• [PAGE EXTRACT]
..............................

Reverb's Guide to Drumheads

Drumheads are some of the most noble and durable pieces of gear out there, taking beating after beating. Contrary to what the movie Whiplash leads people to believe, they don’t break with a single punch. If you treat them right, they consistently sing your praises and never fail to serve up just the timbre you want on a kit. Armed with the right set of heads, that battered set of shells in the corner of your basement can sound like a pristine set reserved for high-end studio time.

What kind of drumheads do you need for the sound you’re looking for? Single-ply, double-ply, hydraulic, clear, coated? There are so many types of heads on the market, you could fuse them all together and make the world’s biggest tom out of the Superdome. This guide will run through a bit of history on the modern drumhead and name the characteristics of basic types of heads. Grab your sticks and get ready to rock.

..............................

[Dataset entries]
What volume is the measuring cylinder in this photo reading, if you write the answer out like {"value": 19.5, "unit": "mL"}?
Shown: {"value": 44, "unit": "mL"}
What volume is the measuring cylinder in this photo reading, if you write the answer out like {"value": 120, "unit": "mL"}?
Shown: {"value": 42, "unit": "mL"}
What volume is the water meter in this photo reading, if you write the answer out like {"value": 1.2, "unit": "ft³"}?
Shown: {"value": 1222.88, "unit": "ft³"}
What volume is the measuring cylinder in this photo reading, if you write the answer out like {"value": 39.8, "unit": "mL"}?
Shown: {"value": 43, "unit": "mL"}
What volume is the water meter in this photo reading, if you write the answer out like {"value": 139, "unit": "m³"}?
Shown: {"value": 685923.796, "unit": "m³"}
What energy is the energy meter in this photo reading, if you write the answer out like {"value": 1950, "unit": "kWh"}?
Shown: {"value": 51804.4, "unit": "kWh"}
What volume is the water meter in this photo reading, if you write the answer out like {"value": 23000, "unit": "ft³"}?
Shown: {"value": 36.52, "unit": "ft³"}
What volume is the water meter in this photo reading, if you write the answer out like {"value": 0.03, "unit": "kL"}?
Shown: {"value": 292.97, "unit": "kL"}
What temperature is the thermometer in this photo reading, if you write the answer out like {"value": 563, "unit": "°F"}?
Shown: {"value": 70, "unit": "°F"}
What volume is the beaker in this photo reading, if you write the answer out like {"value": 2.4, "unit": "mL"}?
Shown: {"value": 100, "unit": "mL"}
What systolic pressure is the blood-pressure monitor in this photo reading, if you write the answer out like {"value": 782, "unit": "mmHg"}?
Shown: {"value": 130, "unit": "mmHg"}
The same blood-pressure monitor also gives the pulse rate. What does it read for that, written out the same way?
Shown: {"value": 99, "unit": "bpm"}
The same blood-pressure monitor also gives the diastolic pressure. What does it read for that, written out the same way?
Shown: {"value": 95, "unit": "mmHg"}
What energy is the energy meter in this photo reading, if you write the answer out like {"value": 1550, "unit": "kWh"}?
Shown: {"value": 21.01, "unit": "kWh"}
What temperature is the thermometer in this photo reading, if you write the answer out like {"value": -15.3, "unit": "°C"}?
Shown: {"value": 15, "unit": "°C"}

..............................

Reproduce the passage of the drumhead guide starting with "Reverb's Guide to" and going on through "high-end studio time.".

Reverb's Guide to Drumheads

Drumheads are some of the most noble and durable pieces of gear out there, taking beating after beating. Contrary to what the movie Whiplash leads people to believe, they don’t break with a single punch. If you treat them right, they consistently sing your praises and never fail to serve up just the timbre you want on a kit. Armed with the right set of heads, that battered set of shells in the corner of your basement can sound like a pristine set reserved for high-end studio time.